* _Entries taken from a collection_
★ ★ ★
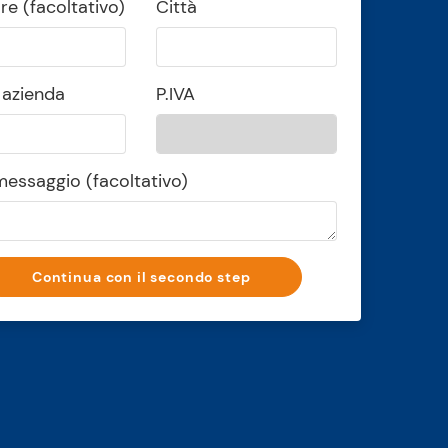
are
(facoltativo)
Città
 azienda
P.IVA
 messaggio
(facoltativo)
★ ★ ★
* _WHAT YOU SHOULD DO_
These entries are to be printed again word for word, except for the pictures.

* _SOLVED PROBLEM_
are
(facoltativo)
Città
 azienda
P.IVA
 messaggio
(facoltativo)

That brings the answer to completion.